China Times reports that Kuo resigned from Taiwanese research firm KGI Securities on Friday and, while his next move is uncertain, the publication suggests he will focus less on Apple and more on other emerging industries.
Kuo has been one of the most prolific sources of rumors about Apple's unreleased products and services since as early as 2010, when he was a senior analyst at industry publication DigiTimes. He briefly covered Apple for Concord Securities in 2011, before moving to KGI Securities in early 2012.
Congratulations to Ming Chi-Kuo (the best analyst covering Apple) who is leaving KGI for another firm, and reportedly moving on to cover innovative non-Apple companies. https://t.co/m55yUVQSGG— Mark Gurman (@markgurman) April 30, 2018
Kuo's research notes typically relayed information gathered from Apple's supply chain partners in Taiwan and other Asian countries. This information frequently allowed Kuo to accurately predict upcoming products on Apple's roadmap, although the specific details and release dates were occasionally inaccurate.
While he doesn't have a perfect track record, our archive of Kuo's research notes reveals several high-profile rumors that proved to be accurate. In March 2016, over two years prior to the iPhone X, for example, he said Apple was developing a new iPhone with a 5.8-inch OLED display, glass back, and metal frame.
Later in 2016, he shared a laundry list of predictions about the iPhone 7 and iPhone 7 Plus, including the lack of a 3.5mm headphone jack, a new glossy Jet Black color option, stereo speakers, and improved water resistance.
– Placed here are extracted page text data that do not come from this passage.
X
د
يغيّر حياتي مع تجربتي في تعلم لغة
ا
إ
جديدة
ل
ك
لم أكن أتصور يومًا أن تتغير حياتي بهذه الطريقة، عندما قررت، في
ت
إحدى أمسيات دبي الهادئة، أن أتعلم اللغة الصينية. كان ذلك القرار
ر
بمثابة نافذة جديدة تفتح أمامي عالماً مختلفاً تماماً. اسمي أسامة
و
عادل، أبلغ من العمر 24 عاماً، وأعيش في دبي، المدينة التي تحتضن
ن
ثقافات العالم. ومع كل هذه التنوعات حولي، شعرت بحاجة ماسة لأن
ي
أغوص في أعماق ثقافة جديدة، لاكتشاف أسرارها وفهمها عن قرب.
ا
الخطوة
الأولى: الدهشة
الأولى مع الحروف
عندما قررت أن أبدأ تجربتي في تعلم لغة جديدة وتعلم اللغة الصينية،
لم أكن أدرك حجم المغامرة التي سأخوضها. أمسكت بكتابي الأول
Kuo also accurately forecasted the 10.5-inch iPad Pro, Apple Watch Series 2 with GPS, iPhone SE, Apple Pencil, 12-inch MacBook, and MacBook Pro models with a Touch Bar and Touch ID, and the MacBook Pro with Retina display. In between, he's shared tidbits about an iPod touch refresh with new colors and white front bezels.
If the news about Kuo is accurate, one has to wonder whether Apple had any involvement with his decision to step down. A few weeks ago, the company distributed an internal memo warning its own employees about the repercussions of leaking insider information, in an effort to maintain its culture of secrecy.
Kuo has yet to publicly comment on the report, and it's possible he may continue to cover Apple to at least some extent in the future.